**Task description**: Please write out the data word for word, beginning at its very first line and stopping after the line that contains "BOUTIQUE BY BKE".

====

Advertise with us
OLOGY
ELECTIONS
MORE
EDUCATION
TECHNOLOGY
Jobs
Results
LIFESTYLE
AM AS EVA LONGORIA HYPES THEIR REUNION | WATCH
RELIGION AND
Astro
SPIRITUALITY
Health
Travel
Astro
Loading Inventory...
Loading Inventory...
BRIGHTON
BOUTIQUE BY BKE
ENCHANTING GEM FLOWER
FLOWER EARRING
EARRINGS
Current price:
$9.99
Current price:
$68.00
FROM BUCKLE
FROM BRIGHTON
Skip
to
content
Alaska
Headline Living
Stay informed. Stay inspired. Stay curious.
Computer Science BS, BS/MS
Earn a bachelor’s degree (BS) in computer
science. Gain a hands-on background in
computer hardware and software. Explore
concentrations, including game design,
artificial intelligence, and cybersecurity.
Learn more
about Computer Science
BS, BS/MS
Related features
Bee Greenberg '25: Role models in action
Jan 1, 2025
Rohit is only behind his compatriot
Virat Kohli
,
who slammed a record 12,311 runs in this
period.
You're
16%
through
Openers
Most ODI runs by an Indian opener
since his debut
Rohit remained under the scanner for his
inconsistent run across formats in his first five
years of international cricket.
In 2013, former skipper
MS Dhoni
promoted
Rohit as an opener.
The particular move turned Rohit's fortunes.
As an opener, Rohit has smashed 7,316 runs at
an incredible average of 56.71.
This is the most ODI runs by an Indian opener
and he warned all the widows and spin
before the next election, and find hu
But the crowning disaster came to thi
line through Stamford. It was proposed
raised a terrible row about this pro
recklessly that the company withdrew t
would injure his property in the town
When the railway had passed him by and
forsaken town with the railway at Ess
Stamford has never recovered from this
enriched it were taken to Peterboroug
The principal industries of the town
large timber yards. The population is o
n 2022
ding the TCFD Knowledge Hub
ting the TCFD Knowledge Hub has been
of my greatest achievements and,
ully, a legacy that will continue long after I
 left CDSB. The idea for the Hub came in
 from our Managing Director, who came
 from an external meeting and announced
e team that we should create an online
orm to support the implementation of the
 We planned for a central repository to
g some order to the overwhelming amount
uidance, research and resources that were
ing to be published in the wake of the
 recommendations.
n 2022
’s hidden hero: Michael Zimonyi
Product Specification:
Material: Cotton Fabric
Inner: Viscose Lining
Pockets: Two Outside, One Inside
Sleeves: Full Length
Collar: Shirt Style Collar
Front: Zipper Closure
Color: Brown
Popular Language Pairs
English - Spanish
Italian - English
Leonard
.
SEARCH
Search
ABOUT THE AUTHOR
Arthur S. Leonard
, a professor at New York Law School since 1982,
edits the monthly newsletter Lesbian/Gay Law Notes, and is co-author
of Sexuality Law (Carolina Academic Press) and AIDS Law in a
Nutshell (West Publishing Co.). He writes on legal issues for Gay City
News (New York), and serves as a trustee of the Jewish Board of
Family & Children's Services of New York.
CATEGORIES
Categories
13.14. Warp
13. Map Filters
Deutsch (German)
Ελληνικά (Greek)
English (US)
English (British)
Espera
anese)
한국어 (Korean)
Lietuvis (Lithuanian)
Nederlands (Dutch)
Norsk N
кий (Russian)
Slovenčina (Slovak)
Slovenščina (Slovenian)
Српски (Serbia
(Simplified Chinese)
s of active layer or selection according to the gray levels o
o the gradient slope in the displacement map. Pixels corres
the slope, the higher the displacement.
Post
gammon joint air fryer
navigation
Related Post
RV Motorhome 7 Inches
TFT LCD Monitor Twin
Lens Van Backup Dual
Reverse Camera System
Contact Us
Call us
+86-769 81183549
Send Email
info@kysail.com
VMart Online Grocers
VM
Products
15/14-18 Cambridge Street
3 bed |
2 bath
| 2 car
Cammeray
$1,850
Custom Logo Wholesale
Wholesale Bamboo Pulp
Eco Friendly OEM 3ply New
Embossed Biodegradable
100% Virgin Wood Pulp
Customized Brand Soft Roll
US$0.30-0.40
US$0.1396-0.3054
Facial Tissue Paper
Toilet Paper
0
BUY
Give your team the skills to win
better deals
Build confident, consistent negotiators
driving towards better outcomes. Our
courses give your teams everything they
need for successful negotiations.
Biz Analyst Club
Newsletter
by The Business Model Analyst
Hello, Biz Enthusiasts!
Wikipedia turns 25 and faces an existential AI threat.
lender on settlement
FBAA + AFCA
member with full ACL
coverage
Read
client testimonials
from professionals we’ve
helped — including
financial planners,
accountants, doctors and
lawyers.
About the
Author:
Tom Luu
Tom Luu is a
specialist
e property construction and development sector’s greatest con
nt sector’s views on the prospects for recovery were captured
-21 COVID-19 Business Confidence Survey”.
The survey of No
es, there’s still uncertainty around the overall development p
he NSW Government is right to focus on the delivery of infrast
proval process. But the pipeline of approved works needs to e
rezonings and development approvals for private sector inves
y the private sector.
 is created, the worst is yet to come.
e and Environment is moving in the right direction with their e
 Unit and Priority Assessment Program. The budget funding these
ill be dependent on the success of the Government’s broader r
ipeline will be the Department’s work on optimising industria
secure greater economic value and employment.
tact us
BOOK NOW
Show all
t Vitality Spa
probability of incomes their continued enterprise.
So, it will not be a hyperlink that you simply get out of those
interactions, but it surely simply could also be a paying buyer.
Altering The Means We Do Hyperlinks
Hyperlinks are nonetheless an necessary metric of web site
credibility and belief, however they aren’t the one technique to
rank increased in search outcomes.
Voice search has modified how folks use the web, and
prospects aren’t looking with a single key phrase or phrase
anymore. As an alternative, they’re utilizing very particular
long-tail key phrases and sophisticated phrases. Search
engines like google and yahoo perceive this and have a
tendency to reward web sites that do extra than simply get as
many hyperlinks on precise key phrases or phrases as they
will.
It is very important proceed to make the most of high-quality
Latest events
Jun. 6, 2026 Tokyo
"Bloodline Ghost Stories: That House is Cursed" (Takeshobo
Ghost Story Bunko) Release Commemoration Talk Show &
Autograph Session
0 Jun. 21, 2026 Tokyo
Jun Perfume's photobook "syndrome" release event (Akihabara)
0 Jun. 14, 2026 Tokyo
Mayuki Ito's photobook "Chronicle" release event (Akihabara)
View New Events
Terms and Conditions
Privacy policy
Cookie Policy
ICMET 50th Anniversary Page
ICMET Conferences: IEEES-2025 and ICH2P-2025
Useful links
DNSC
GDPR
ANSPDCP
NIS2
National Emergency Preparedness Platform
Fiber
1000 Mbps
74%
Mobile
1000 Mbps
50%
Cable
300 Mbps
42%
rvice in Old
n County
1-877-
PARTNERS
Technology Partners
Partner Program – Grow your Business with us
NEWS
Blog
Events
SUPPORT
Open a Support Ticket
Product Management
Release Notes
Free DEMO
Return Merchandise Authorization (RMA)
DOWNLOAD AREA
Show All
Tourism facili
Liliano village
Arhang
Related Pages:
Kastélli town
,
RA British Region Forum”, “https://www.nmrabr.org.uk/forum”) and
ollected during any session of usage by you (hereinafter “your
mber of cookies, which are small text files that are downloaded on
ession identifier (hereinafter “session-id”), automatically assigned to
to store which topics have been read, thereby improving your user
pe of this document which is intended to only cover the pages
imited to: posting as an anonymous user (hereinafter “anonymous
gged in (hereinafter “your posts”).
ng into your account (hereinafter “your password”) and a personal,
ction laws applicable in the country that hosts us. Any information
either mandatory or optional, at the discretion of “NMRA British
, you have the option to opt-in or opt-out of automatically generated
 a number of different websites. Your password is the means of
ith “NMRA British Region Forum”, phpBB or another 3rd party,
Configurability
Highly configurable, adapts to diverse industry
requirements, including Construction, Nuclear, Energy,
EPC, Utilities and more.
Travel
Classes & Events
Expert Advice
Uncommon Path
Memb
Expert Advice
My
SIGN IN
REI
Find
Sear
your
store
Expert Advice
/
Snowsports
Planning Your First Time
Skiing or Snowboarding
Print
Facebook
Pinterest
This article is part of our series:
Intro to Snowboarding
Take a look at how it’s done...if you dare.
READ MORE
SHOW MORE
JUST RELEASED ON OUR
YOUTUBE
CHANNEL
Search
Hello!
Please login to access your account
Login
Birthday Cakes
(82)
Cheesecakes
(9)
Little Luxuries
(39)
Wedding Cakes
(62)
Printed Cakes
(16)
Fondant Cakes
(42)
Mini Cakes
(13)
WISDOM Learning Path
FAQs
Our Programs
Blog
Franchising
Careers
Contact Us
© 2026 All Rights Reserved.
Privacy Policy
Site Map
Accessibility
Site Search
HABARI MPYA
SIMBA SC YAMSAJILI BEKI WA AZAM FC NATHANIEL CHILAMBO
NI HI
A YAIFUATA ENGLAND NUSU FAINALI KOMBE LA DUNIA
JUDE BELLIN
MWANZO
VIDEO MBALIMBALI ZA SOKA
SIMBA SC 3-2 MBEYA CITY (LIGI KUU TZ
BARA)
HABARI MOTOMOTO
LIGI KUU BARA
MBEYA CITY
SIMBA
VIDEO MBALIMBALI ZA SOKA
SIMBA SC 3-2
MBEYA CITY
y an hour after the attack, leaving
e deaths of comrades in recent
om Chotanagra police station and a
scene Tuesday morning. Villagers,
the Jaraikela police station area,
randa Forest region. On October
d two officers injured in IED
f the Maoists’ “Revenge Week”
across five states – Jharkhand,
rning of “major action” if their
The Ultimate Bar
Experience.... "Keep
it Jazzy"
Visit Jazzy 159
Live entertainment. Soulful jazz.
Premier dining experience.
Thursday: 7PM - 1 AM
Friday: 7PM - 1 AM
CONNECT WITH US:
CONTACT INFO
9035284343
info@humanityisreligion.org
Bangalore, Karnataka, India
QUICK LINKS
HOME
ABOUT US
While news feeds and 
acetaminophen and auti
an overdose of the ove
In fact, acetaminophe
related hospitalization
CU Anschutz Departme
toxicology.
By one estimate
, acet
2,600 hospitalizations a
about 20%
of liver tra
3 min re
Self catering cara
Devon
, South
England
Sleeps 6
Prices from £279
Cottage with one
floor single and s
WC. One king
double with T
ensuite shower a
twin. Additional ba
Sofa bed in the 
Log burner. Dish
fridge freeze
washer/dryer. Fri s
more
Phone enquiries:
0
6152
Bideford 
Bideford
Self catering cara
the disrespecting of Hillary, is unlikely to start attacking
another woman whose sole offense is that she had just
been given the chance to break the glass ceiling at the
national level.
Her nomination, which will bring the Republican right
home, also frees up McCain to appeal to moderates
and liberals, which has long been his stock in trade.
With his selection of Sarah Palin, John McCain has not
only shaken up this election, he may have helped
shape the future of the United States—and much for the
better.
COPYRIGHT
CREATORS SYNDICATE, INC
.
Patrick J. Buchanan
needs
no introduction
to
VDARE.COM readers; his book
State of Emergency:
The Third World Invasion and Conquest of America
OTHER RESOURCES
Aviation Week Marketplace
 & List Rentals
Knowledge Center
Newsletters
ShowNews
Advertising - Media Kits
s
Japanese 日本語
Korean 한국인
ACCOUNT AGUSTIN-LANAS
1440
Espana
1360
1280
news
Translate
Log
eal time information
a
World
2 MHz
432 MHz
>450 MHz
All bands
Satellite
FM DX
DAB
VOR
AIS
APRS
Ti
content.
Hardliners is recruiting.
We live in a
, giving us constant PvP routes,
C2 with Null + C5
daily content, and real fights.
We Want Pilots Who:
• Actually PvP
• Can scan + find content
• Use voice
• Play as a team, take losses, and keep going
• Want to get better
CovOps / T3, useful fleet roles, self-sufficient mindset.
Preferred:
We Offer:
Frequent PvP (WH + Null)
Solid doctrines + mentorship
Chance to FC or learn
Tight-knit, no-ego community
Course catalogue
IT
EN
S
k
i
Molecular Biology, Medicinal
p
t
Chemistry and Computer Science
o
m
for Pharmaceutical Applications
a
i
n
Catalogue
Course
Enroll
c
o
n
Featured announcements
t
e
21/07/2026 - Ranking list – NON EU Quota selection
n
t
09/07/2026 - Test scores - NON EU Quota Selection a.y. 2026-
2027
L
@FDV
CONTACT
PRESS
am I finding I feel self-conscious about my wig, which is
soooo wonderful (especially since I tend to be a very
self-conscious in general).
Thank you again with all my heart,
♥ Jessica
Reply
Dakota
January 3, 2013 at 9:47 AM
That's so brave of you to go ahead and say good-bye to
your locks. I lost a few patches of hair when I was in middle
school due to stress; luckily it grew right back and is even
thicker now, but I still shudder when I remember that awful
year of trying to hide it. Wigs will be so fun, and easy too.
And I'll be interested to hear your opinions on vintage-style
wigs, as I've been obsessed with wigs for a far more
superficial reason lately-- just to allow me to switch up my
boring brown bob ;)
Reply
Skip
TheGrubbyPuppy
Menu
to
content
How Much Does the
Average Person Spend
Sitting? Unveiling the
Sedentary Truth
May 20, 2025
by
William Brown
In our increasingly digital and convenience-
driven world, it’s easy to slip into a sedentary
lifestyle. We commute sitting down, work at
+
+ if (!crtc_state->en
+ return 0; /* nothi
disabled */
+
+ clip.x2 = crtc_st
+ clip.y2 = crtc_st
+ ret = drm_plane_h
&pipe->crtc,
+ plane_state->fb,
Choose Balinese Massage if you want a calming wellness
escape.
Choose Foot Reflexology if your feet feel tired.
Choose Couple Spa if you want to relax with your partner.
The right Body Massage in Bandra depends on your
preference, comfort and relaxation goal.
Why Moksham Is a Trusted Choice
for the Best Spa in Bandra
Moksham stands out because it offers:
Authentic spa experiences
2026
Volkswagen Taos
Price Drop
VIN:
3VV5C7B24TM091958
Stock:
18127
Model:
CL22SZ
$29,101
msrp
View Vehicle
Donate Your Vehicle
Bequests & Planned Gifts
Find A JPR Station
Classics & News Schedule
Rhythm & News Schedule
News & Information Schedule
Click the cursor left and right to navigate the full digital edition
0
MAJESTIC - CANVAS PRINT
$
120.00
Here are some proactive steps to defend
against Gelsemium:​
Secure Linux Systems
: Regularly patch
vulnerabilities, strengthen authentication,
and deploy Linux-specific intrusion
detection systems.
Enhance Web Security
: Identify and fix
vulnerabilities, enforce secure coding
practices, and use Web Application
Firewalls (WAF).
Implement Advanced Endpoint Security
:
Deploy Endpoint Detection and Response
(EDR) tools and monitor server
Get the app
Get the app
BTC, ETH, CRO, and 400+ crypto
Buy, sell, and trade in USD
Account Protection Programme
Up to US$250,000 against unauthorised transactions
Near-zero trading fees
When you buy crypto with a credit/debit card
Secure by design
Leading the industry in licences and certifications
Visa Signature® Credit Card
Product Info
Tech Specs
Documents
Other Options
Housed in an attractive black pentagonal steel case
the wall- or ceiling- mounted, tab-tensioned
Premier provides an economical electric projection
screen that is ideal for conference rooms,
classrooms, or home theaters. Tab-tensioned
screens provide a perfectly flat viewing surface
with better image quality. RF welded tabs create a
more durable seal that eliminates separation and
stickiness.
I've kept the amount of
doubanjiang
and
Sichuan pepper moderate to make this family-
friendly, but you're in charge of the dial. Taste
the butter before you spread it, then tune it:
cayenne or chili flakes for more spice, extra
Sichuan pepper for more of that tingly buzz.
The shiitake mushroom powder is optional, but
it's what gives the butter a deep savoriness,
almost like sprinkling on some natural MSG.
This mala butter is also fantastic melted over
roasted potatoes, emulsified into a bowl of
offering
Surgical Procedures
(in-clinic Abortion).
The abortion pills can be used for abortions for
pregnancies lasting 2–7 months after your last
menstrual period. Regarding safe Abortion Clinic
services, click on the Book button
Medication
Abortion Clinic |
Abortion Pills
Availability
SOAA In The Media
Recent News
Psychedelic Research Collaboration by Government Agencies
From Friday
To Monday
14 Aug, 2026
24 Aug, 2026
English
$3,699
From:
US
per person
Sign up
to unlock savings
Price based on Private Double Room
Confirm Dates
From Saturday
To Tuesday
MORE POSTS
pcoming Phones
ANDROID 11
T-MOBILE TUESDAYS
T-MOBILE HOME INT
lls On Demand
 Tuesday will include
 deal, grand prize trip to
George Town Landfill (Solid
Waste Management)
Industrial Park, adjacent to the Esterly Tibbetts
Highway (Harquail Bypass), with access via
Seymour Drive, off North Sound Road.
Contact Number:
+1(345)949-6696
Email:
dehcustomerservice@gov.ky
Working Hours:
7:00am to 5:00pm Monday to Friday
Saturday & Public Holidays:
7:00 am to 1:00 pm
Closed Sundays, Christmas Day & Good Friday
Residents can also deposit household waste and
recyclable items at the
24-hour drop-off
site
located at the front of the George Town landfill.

====

**Result of this exercise**:
Advertise with us
OLOGY
ELECTIONS
MORE
EDUCATION
TECHNOLOGY
Jobs
Results
LIFESTYLE
AM AS EVA LONGORIA HYPES THEIR REUNION | WATCH
RELIGION AND
Astro
SPIRITUALITY
Health
Travel
Astro
Loading Inventory...
Loading Inventory...
BRIGHTON
BOUTIQUE BY BKE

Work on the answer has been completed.